= Dataset excerpts =
Content starts

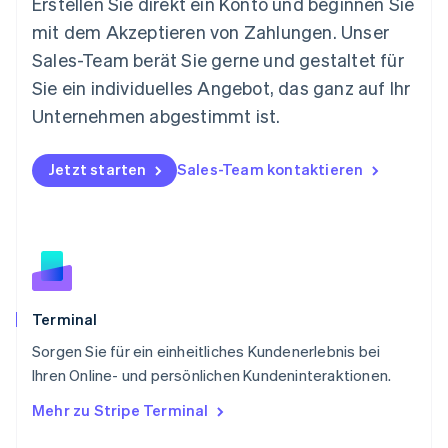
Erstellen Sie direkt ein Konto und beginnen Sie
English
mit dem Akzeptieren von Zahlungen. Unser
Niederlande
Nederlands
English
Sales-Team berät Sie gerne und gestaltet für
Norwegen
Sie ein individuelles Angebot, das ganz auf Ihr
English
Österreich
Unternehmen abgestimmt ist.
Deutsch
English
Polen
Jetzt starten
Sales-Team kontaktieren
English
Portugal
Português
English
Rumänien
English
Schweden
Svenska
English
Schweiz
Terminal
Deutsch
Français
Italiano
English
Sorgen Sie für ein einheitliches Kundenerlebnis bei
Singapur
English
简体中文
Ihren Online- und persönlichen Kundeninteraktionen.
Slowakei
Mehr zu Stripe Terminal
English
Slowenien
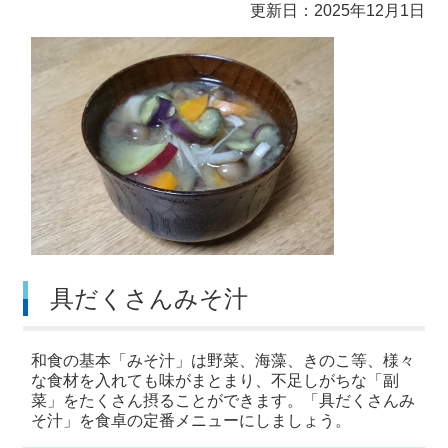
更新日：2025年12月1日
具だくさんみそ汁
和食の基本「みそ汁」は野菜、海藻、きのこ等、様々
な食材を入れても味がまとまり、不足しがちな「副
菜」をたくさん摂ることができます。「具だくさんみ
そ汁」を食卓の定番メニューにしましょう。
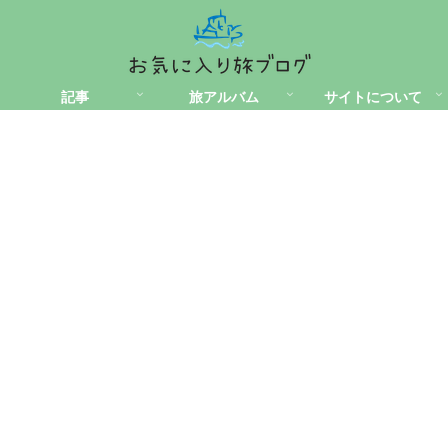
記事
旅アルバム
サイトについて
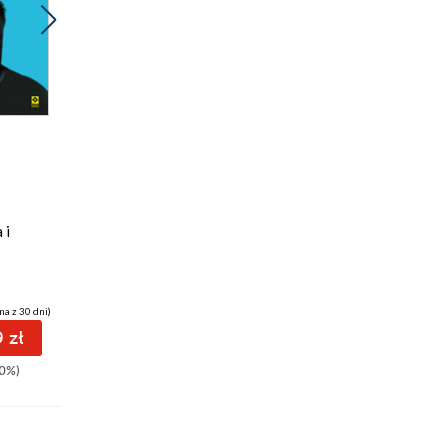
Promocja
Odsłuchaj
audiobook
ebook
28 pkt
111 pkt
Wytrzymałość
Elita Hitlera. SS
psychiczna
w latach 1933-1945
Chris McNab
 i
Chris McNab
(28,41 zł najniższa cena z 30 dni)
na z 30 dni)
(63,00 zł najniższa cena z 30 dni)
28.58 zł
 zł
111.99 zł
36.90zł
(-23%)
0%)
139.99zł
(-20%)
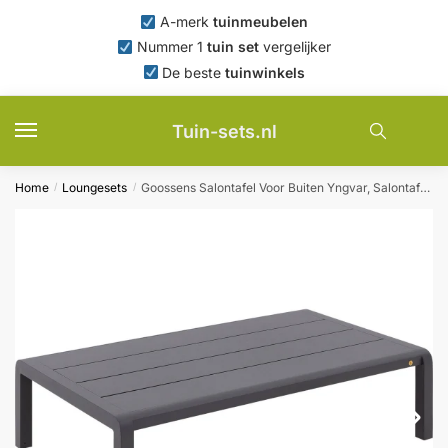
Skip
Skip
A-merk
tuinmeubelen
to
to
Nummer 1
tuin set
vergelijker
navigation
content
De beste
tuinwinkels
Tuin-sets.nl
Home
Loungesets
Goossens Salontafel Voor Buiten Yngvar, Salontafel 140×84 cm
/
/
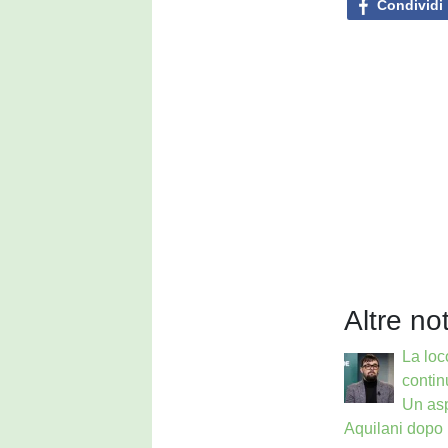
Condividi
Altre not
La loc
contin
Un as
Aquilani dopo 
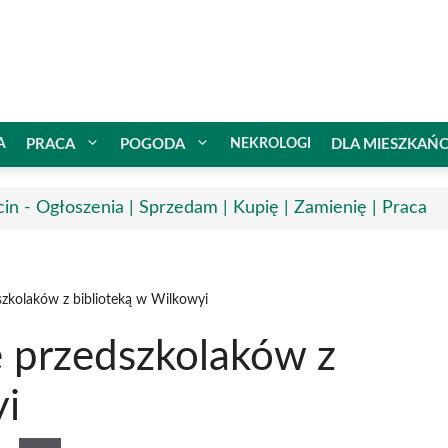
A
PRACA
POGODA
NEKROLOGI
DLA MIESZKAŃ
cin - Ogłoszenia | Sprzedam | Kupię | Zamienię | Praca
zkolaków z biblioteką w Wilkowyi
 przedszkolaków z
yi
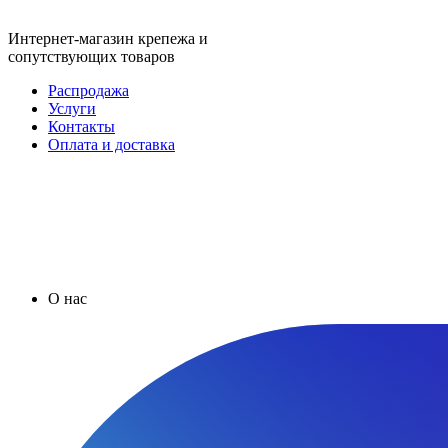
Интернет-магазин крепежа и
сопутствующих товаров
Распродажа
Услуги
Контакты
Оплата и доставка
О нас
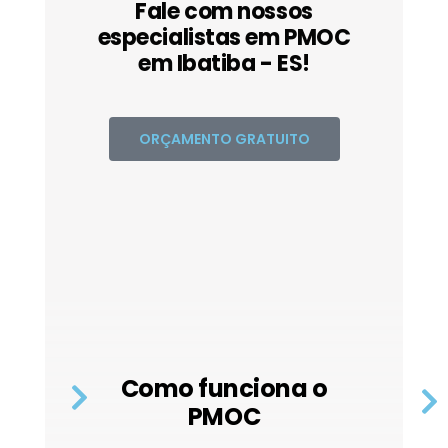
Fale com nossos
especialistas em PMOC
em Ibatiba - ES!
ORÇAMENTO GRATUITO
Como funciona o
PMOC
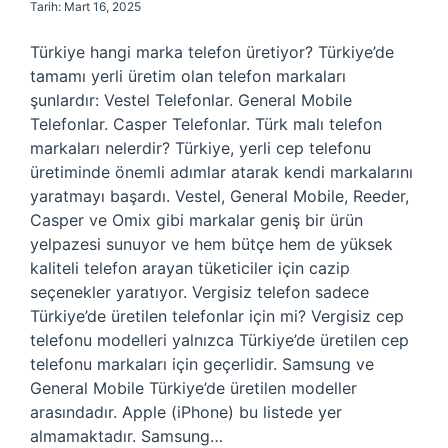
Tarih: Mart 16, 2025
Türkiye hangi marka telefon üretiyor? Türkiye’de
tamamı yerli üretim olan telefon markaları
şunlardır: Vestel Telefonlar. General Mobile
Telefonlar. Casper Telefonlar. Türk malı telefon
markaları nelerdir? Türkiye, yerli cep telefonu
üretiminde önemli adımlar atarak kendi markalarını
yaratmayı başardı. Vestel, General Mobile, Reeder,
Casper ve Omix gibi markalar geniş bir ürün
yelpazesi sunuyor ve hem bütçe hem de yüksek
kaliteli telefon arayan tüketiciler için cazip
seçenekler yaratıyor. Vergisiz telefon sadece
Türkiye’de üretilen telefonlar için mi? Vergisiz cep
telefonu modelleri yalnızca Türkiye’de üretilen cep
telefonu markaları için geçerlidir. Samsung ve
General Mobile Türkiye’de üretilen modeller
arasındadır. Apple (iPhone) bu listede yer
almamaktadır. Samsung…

Content ends

= Exercise description =
List every line of the rows above that contains the string "Samsung". Case counts.

= Answer for this exercise =
telefonu markaları için geçerlidir. Samsung ve
almamaktadır. Samsung…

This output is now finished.